+++ EXERCISE INPUT
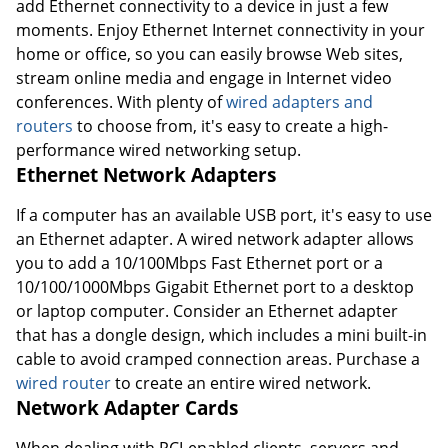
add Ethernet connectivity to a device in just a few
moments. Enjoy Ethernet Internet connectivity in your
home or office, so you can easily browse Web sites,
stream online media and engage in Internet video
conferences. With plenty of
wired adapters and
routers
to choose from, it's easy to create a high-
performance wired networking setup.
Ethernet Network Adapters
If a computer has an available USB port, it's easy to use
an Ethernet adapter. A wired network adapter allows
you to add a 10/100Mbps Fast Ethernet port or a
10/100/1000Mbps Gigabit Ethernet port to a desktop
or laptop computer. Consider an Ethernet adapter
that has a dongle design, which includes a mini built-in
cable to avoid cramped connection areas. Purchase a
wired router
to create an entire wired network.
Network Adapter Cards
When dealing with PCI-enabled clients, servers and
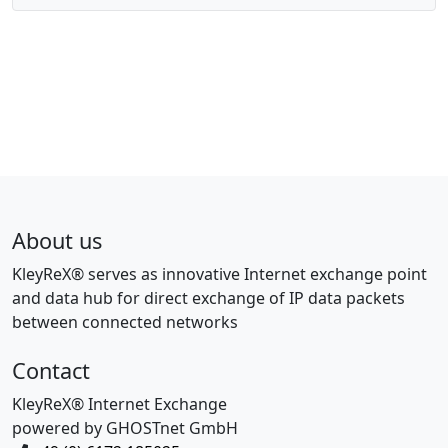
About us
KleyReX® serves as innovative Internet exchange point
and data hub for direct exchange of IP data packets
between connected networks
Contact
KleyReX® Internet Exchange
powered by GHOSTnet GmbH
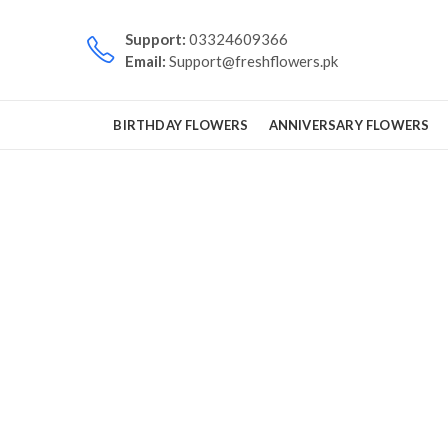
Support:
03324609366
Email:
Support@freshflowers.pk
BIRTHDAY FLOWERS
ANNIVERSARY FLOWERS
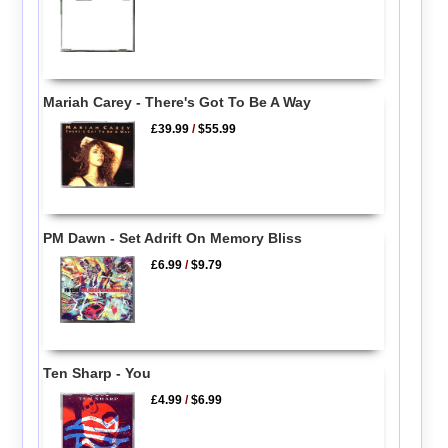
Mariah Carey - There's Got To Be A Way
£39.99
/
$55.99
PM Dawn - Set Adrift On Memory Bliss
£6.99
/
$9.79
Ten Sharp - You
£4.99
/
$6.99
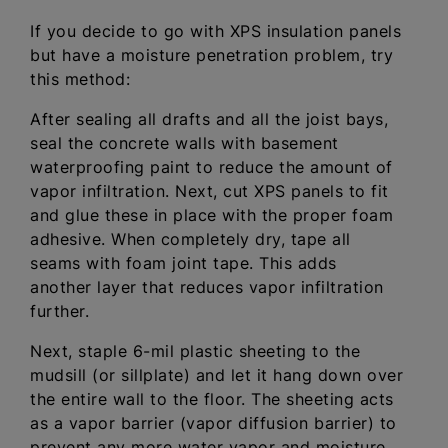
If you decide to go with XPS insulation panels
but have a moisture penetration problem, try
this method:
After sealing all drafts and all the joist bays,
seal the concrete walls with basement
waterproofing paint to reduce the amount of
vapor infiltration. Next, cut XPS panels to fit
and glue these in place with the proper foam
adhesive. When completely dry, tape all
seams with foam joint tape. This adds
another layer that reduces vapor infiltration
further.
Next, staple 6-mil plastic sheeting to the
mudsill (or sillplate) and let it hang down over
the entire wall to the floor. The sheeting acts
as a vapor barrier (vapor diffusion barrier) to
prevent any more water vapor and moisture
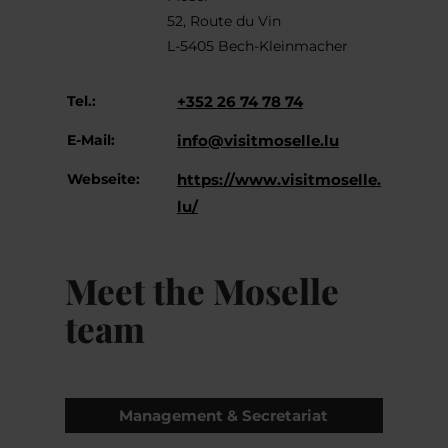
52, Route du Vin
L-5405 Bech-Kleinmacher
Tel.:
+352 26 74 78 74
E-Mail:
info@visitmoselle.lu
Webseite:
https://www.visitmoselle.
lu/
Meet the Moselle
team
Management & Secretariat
++++++
» **WHAT NEEDS TO BE DONE**
Return, from the material above, every line with the word "create".

» **SOLUTION TO THIS TASK**
to choose from, it's easy to create a high-
to create an entire wired network.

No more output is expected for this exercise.